The item of $7,500 for apparatus, supplies, animals would permit us to use the large number of animals required for some of our projected researches, and should permit also the construction of a Tiselius apparatus for the electrophoretic separation of antibody fractions by the suggested method of combination with charged haptens, and for other investigations.
– Linus Pauling, budget request letter to Warren Weaver. January 2, 1941.

Though, by the late 1930s, X-ray crystallography had become important to Linus Pauling’s research on the structure of complex organic proteins, the newly developed technique of electrophoresis eventually became the technology that defined his work on sickle cell anemia.  Indeed, Pauling was one of the first in a generation of scientists to effectively use the technique of electrophoresis to explain a biological phenomenon.

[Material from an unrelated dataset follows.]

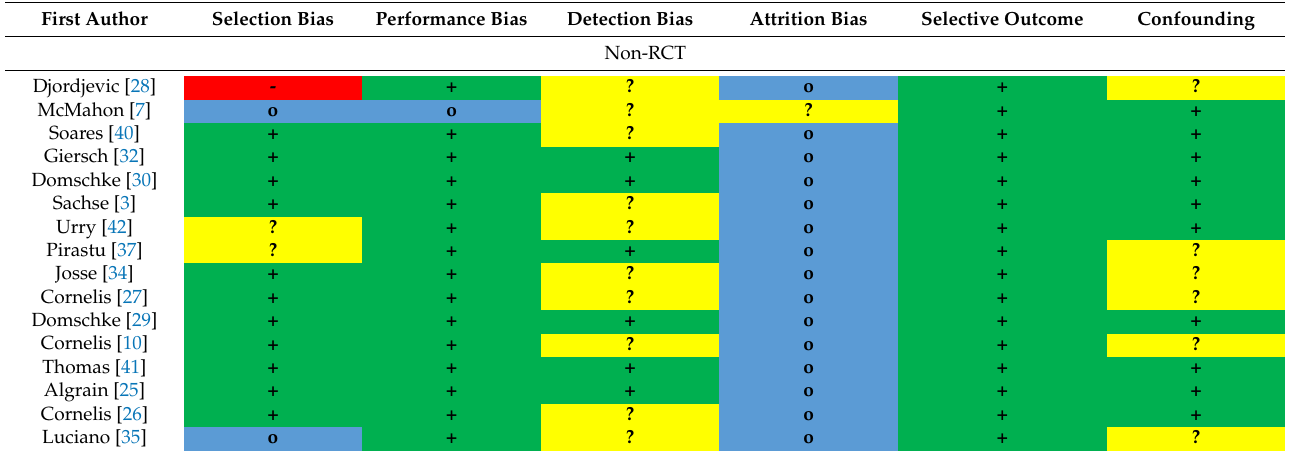
Table 3. Risk of bias assessment using the Research Triangle Institute (RTI) Item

Lying at the core of Pauling’s interest in sickle cell disease was this question: What really made normal hemoglobin and the hemoglobin from someone suffering from sickle cell anemia different? Though Pauling and his fellow researchers theorized that the answer lay in differences between the structures of the hemoglobin molecules themselves, and also figured that magnetic properties somehow played a role, they had yet to find or develop a method suitable for testing their ideas.

As it turned out, Pauling and his colleagues had to do both: they found and they developed.

The Pauling group seized upon the new technique of electrophoresis but manipulated it considerably to fit their own research agenda. Pauling attributed the idea of using electrophoresis in the first place to one of his graduate students, Harvey Itano. Later Pauling and Itano sought advice, assistance and collaboration with others who were also using the technique, including Karl Landsteiner and Arne Tiselius, both accomplished researchers and close colleagues of Pauling’s. After the construction at Caltech of an electrophoretic machine, Stanley Swingle, a general chemistry instructor at the Institute, developed a number of mechanical improvements while Harvey Itano and Seymour Jonathon Singer conducted research using the apparatus.

After much trial and error, electrophoresis emerged as one of the more important experimental methods used to determine the difference in electrical charge between normal hemoglobin and sickle cell hemoglobin.

Listen:  Pauling discusses the evolution of electrophoresis work at Caltech

The results of Pauling’s electrophoretic experiments, reported in his group’s groundbreaking 1949 paper, “Sickle Cell Anemia, a Molecular Disease,” promoted the argument that sickle cell anemia was not only a pathology resultant of differential protein folding patterns, but that it was also inherited in a simple Mendelian pattern. In other words, sickle cell anemia was both ‘molecular’ and ‘genetic,’ and by seeing it as such, Pauling suggested certain therapies that directly addressed both the structural and the genetic components of the disease.

Even as late as the 1960s Pauling was still looking for ways to use electrophoresis in his research. He mentions, in a handwritten note, that of the ‘likely developments’ in biology, control of molecular and genetic diseases could possibly be obtained through the “electrophoresis of sperm.”

(Though the idea may sound strange today, Pauling was an advocate for the controversial notion of positive eugenics — that is the planned and controlled production of healthy offspring, primarily through genetic counseling. We’ll talk more about this component of Pauling’s thinking in a later post.)

In more ways than one, electrophoresis was a new technology that required the coordinated effort of a number of trained individuals. Though it took several years to fine-tune both the method and the instruments, the results were well worth the wait.